An easy question about NP-hard

Question

Consider an optimization problem includes two variables. If we fix the value of one variable, then the optimization problem over the other variable is NP-hard. Can it be concluded that the original problem over two variables is always NP-hard?

Answer 1

No, this cannot be concluded. What you are describing is not a strict restriction of the problem. I will give a counter example.

Suppose you have a problem $A$ that takes an input $n$ that characterizes a two variable function $f$, and that outputs $(x,y)$ such that $f(x,y)$ is of maximal value. Further suppose that a problem $B_c$ does the same thing for a constant $c$ in the range of $f$'s first input, except it outputs $y$ that maximizes $f(c,y)$. Finally, suppose that $B_c$ is NP-hard. This is the context of the question as I understand it from the post and a clarification in comments.

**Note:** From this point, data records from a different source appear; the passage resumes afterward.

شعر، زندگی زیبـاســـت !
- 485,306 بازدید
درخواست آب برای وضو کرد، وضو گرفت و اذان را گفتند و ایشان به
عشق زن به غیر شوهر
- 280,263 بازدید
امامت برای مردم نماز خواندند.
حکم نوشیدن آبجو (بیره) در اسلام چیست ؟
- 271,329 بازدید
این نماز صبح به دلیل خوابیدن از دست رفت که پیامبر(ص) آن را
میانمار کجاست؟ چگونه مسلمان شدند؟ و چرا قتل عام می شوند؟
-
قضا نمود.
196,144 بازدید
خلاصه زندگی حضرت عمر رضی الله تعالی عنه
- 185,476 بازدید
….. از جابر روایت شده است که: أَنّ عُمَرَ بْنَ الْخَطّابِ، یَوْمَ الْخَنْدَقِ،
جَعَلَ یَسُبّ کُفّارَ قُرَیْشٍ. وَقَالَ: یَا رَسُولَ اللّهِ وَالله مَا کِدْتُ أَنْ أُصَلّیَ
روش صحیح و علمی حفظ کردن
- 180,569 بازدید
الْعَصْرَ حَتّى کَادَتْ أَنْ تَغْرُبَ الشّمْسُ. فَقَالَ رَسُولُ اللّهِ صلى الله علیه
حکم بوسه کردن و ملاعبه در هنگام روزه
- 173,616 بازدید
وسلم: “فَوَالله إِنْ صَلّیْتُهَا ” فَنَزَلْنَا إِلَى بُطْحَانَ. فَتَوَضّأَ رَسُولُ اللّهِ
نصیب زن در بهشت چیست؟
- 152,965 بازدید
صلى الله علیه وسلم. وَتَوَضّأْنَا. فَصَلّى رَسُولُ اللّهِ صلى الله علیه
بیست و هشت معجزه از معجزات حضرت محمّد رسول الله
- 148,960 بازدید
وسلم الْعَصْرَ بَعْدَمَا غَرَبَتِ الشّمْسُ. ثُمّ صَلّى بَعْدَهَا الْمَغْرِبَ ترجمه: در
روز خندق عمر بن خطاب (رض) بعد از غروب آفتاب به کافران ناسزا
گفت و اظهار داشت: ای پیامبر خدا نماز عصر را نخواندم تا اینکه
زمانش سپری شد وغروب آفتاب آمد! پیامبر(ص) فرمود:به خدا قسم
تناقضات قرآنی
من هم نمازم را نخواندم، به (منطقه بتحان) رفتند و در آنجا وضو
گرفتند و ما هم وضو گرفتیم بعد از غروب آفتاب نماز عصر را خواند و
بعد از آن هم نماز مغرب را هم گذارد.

Now, suppose $f$ as characterized by the input $n$ is maximal at $(n,n)$. Then $A$ is a constant time problem.

It is not inconsistent to also suppose, fixing $c$, that any NP problem with input $m$ is equivalent to some problem $B_c$ with input $m^\prime$ for some $m^\prime$. Sure, if $m^\prime$ happens to equal $c$, then that special case is constant time. However, this need not be the case, and then the universally optimal $(m^\prime,m^\prime)$ is irrelevant, as it is not a valid response for an algorithm solving $B_c$.

Thus any NP-problem can be reduced to $B_c$ for any $c$, and so all $B_c$ are NP-hard.